Tuesday, September 18, 2007

How's Your Stress Level?

I know from the other blogs I read and from talking to other moms who’ve had a successful pregnancy after a loss that you never have a worry-free pregnancy. So when my OB asked at my visit “So, how are you doing? How’s your stress level?”, I didn’t know whether to laugh, cry, or punch him. How’s my stress level? You really want to know?

Every time I wake up that I don’t have sore boobs, I have a moment of panic that something is wrong. The nausea still continues, and I somehow find it reassuring. I haven't felt movement yet, which is not unusual for me (I usually feel the baby around 18 weeks, but I'm older and everything is a little more stretched out). Particularly for the first twelve or thirteen weeks, I kept waiting for the other shoe to drop, for something horrible to happen, for this pregnancy to end, just as the last two have.

I so strongly remember that the first night in the hospital when they were trying to start labor with Jimmy. I stood in the bathroom, naked, while my mother helped me into a fresh Johnny.

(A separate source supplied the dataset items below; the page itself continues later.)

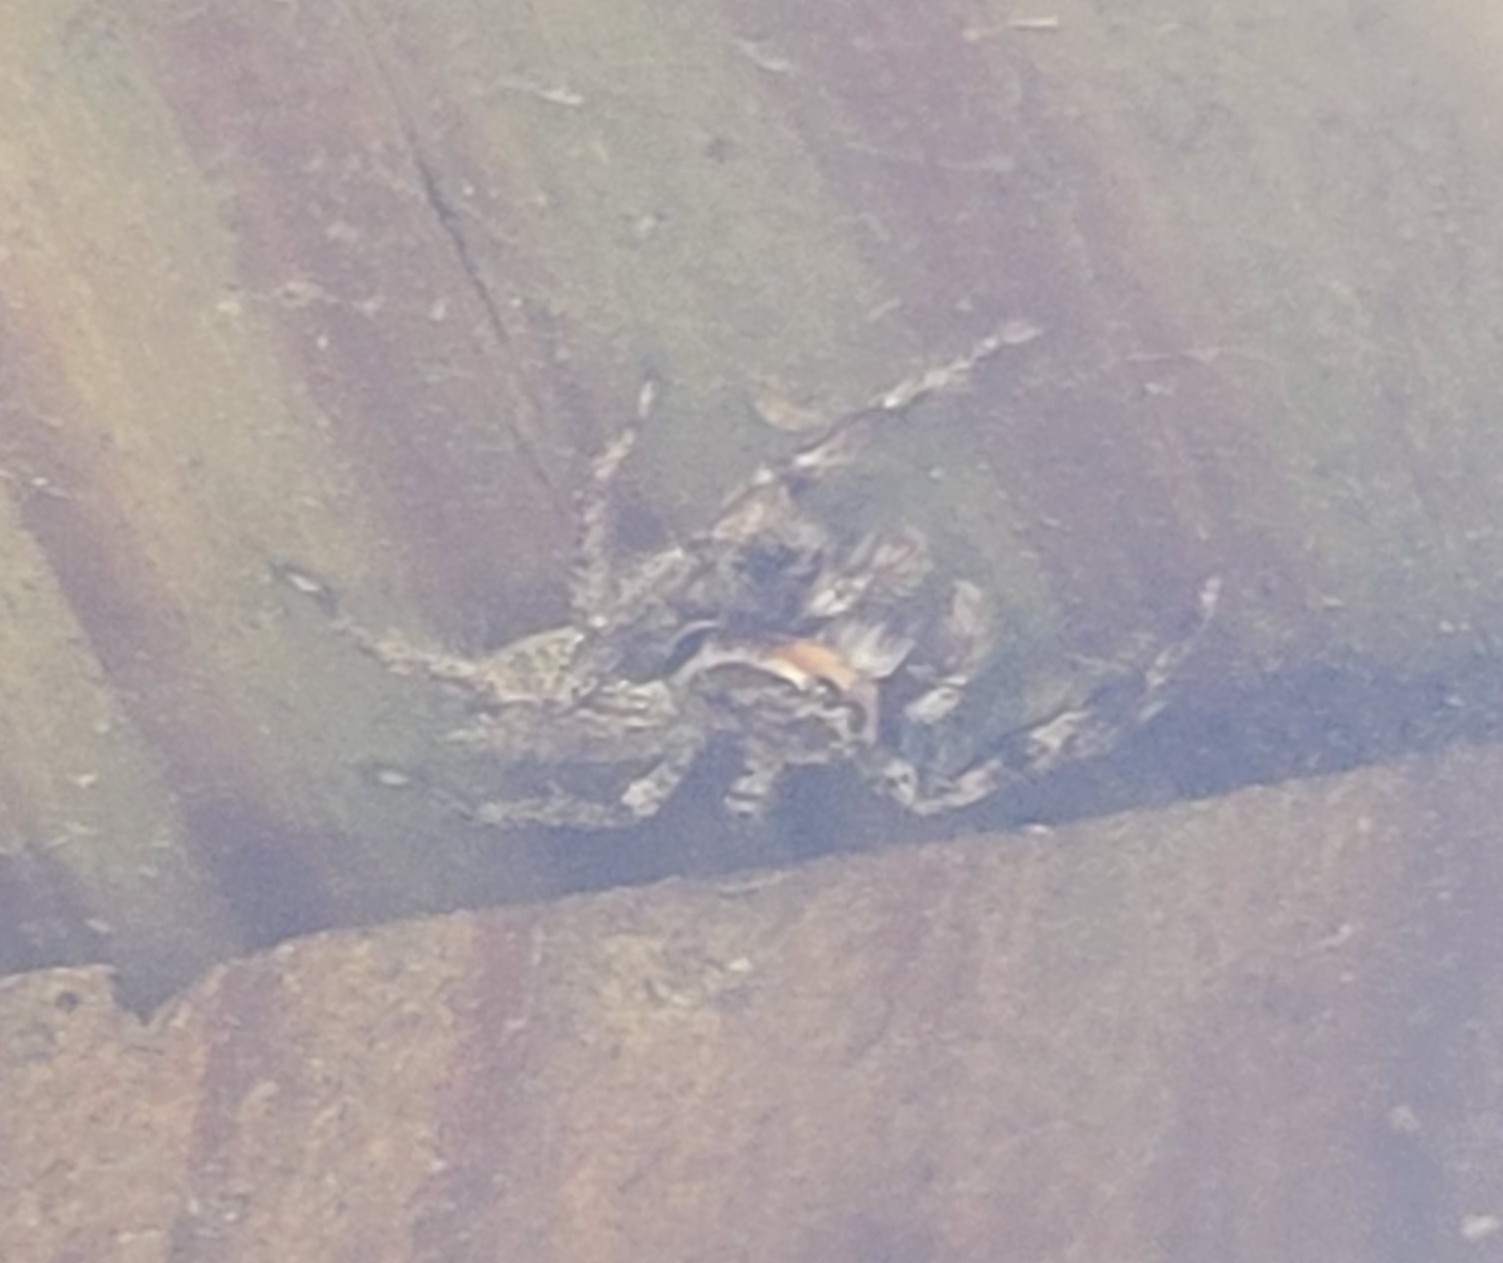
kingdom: Animalia
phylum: Arthropoda
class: Arachnida
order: Araneae
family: Salticidae
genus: Platycryptus
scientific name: Platycryptus undatus
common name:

I looked in the mirror at my boobs that were already deflated and the stomach that no longer showed any movement, turned to her, and said, “I don’t even look pregnant anymore. I don’t feel pregnant.” Twenty-one hours later, delivering my third son, who didn’t move, didn’t cry, who was already gone. Writing his obituary the next day, planning his graveside service, telling my mother that it was the only thing that I could do for this son that I would never get to mother in any other way.

A year later, hearing the voice of Dr. Grandpa tell me over the phone that the 7-week u/s didn’t look good, that my HcG wasn’t doubling, that the yolk sac was too big, and that this pregnancy probably would end soon (it went on for fifteen more days, a year to the day of Jimmy’s due date), and crying, asking myself why I was putting myself through this. Swearing that I wouldn’t do this again. Then the next year’s turmoil of secondary IF and the shots, the tests, the IUIs, having AF show up the day of my pregnancy test bloodwork. And now, being here.

So, how’s my stress level? I know very bad things can happen. For so many of us, it has. We don’t live in a vacuum like so many expectant moms. We've walked through the fire, the depths of despair, and come out the other side. I am one of the lucky ones; this is not my first child. This is my fifth pregnancy. I have two great kids at home. I have one son buried in our local cemetery in a plot that my father bought for us, where my husband and I will join him someday in the distant future. I have one child that I have only a few ultrasound pictures of. And every day that this pregnancy continues on, that I have an appointment where I can see this baby moving and get a blurry picture or hear it’s heartbeat, I am incredulous that it is happening, that I may actually bring this baby home.